• Tasks and exercises
• A. In the Pratima Sherpa profile, where was she born and raised?
• B. Extend the Pratima Sherpa profile, writing on from its final sentence.

• Text for analysis

Personal information
- Born: 27 November 1999 (age 26) Kathmandu, Nepal
- Sporting nationality: Nepal

Career
- College: Santa Barbara City College California State University, Los Angeles
- Status: Amateur

= Pratima Sherpa =

Nepalese golfer

Pratima Sherpa (प्रतिमा शेर्पा; born 27 November 1999) is the first ranked amateur female golfer from Nepal. She was born and raised in a maintenance shed behind the third hole of the Royal Nepal Golf Club in Kathmandu. Her parents still live on the grounds of the golf course, where her father Pasang Sherpa works as a security guard and mother Kalpana Sherpa works as a maintenance worker.

Sherpa entered her first tournament at age 11 and won 33 trophies over the next six years. After being profiled by the Nepali Times in 2016, she attracted international attention and was invited to meet Tiger Woods. In 2018, ESPN produced a 25 minute long episode all about her journey to becoming the first female Nepalese golfer. She subsequently moved to California to train and attend Santa Barbara City College, where she was named Women's Golfer of the Year in 2020.

• Source data
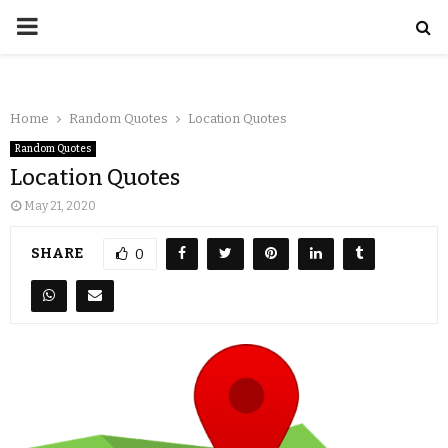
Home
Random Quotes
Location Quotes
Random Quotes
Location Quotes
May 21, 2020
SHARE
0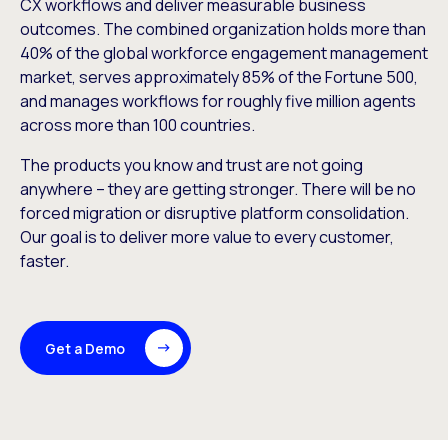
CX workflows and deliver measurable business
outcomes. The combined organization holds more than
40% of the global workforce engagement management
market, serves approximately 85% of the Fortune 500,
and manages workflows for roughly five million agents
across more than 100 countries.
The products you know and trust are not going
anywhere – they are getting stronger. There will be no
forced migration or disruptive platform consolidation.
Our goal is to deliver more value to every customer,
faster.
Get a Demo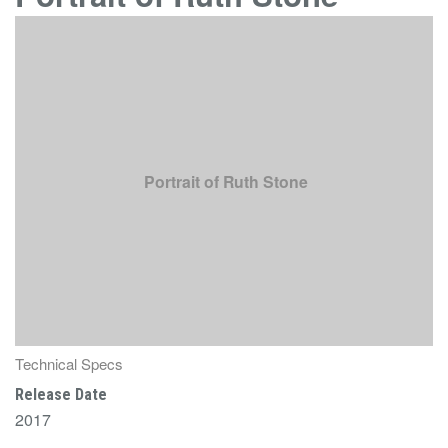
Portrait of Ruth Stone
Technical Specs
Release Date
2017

...

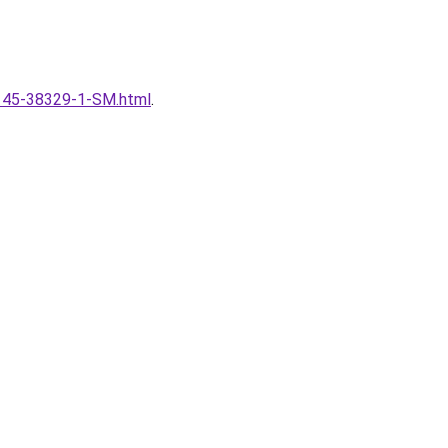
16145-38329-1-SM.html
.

• Answers to this exercise
• A. In a maintenance shed behind the third hole of the Royal Nepal Golf Club in Kathmandu.

• B.
Sherpa entered her first LPGA-sanctioned tournament by entering the IOA Championship in the Symetra Tour.

Sherpa earned a scholarship from and transferred to California State University, Los Angeles. Sherpa graduated from the university in 2023.

Forbes magazine included her in the 2020 edition of the '30 under 30' list of Asian personalities in entertainment and sports.